IranN-Admixture Supervised ADMIXTURE results (K=7, pruned for LD 200 25 0.5) for Anatolia Neolithic component.
ANE-Admixture Supervised ADMIXTURE results (K=7, pruned for LD 200 25 0.5) for ANE (AG2 and AG3).
WHG-Admixture Supervised ADMIXTURE results (K=7, pruned for LD 200 25 0.5) for WHG.
BaikalEN_Admixture Supervised ADMIXTURE results (K=7, pruned for LD 200 25 0.5) for Baikal_EN.

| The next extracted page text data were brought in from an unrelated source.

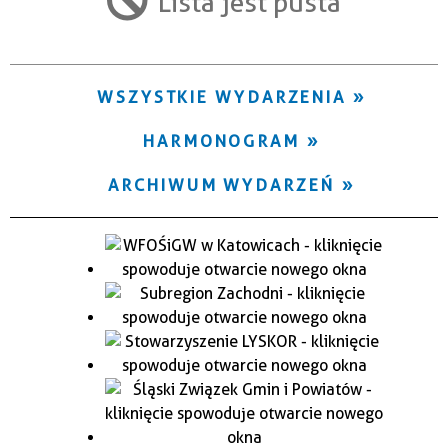
Lista jest pusta
Trwające w zakresie
—
WSZYSTKIE WYDARZENIA
Miejsce
HARMONOGRAM
Organizator
ARCHIWUM WYDARZEŃ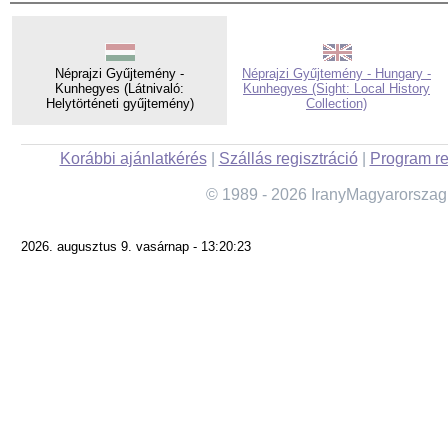
Néprajzi Gyűjtemény -
Néprajzi Gyűjtemény - Hungary -
Kunhegyes (Látnivaló:
Kunhegyes (Sight: Local History
Helytörténeti gyűjtemény)
Collection)
Korábbi ajánlatkérés
|
Szállás regisztráció
|
Program re
© 1989 - 2026 IranyMagyarorszag
2026. augusztus 9. vasárnap - 13:20:23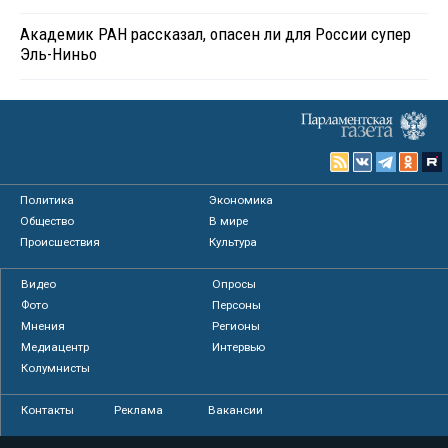
Академик РАН рассказал, опасен ли для России супер
Эль-Ниньо
Политика
Экономика
Общество
В мире
Происшествия
Культура
Видео
Опросы
Фото
Персоны
Мнения
Регионы
Медиацентр
Интервью
Колумнисты
Контакты
Реклама
Вакансии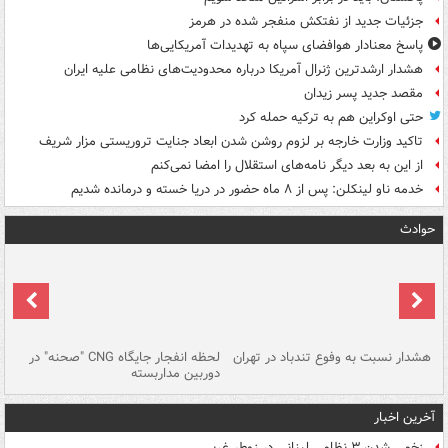
جزئیات جدید از نفتکش منفجر شده در هرمز
پاسخ معنادار هوافضای سپاه به تهدیدات آمریکایی‌ها
هشدار ارشدترین ژنرال آمریکا درباره محدودیت‌های نظامی علیه ایران
مقصد جدید پسر زیدان
حتی اوکراین هم به ترکیه حمله کرد
تاکید وزارت خارجه بر لزوم روشن شدن ابعاد جنایت تروریستی مزار شریف
از این به بعد دیگر نامه‌های استقلال را امضا نمی‌کنم
خدمه ناو لینکلن: پس از ۸ ماه حضور در دریا خسته و درمانده‌ شدیم
حوادث
ای
هشدار نسبت به وفوع تندباد در تهران
لحظه انفجار جایگاه CNG "صحنه" در
دس
دوربین مداربسته
ات
آخرین اخبار
زخمی شدن ۳ نظامی لبنانی در زوطر غربی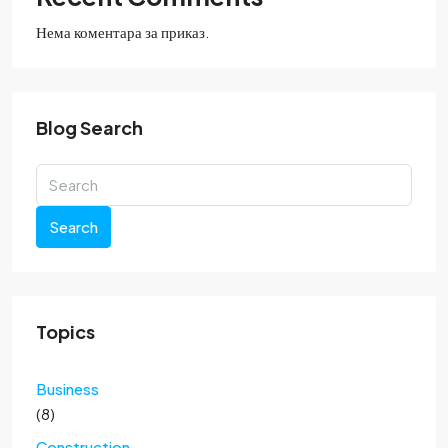
Нема коментара за приказ.
Blog Search
Search
Topics
Business
(8)
Construction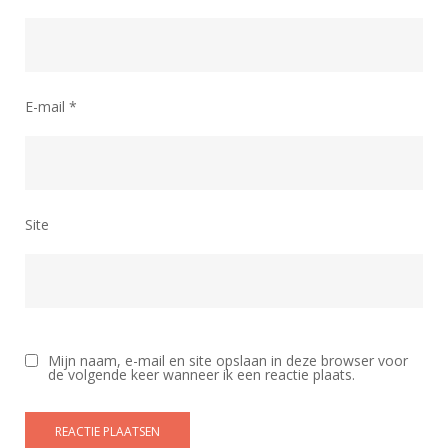
E-mail
*
Site
Mijn naam, e-mail en site opslaan in deze browser voor
de volgende keer wanneer ik een reactie plaats.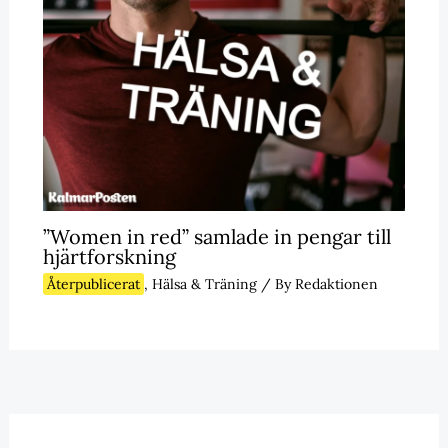
”Women in red” samlade in pengar till
hjärtforskning
Återpublicerat
,
Hälsa & Träning
/ By
Redaktionen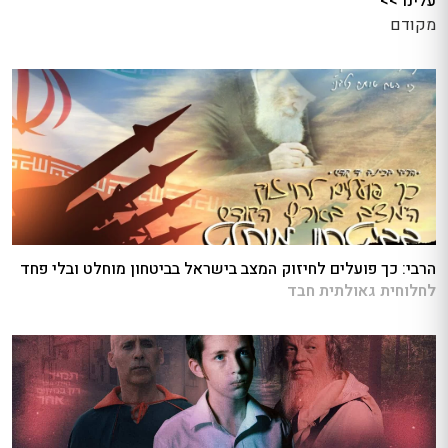
עלינו >>
מקודם
הרבי: כך פועלים לחיזוק המצב בישראל בביטחון מוחלט ובלי פחד
לחלוחית גאולתית חבד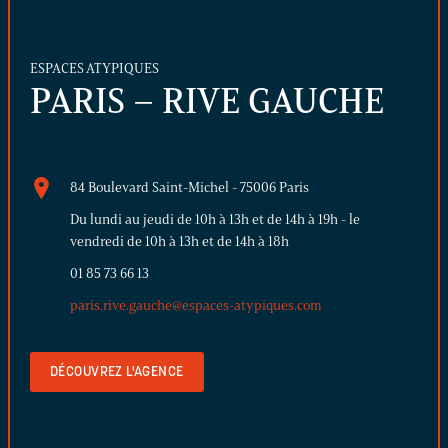
ESPACES ATYPIQUES
PARIS – RIVE GAUCHE
84 Boulevard Saint-Michel - 75006 Paris
Du lundi au jeudi de 10h à 13h et de 14h à 19h - le
vendredi de 10h à 13h et de 14h à 18h
01 85 73 66 13
paris.rive.gauche@espaces-atypiques.com
DÉCOUVREZ L'AGENCE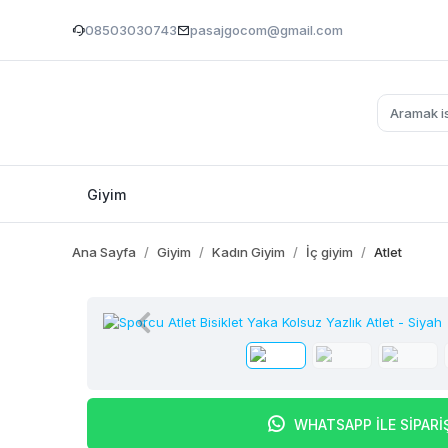
08503030743
pasajgocom@gmail.com
Giyim
Ana Sayfa
Giyim
Kadın Giyim
İç giyim
Atlet
WHATSAPP İLE SİPARİ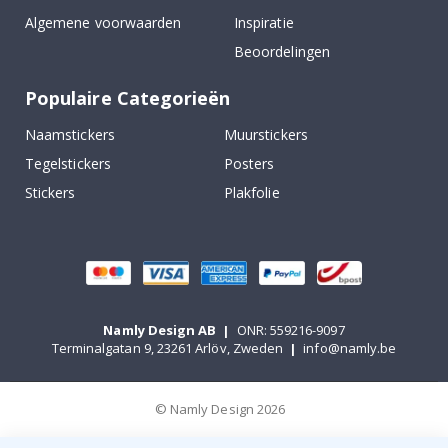
Algemene voorwaarden
Inspiratie
Beoordelingen
Populaire Categorieën
Naamstickers
Muurstickers
Tegelstickers
Posters
Stickers
Plakfolie
Namly Design AB
|
ONR: 559216-9097
Terminalgatan 9, 23261 Arlöv, Zweden
|
info@namly.be
© Namly Design 2026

Papuan-Admixture Supervised ADMIXTURE results (K=7, pruned for LD 200 25 0.5) for SE Asia (Thailand_BA, peaks among Papuan).
AfricaHG-Admixture Supervised ADMIXTURE results (K=7, pruned for LD 200 25 0.5) for Africa_HG.
TO DO LIST
1. Check radiocarbon references and calBP -> calBC/AD from published archaeological papers.
2. Review ancestral, derived, and dubious SNPs.
3. Improve (unify) notation for ancestral, derived, and dubious SNPs (Y-STR, etc.) for automated use.
4. Check potential patrilineal relatives for more accurate subclade estimation.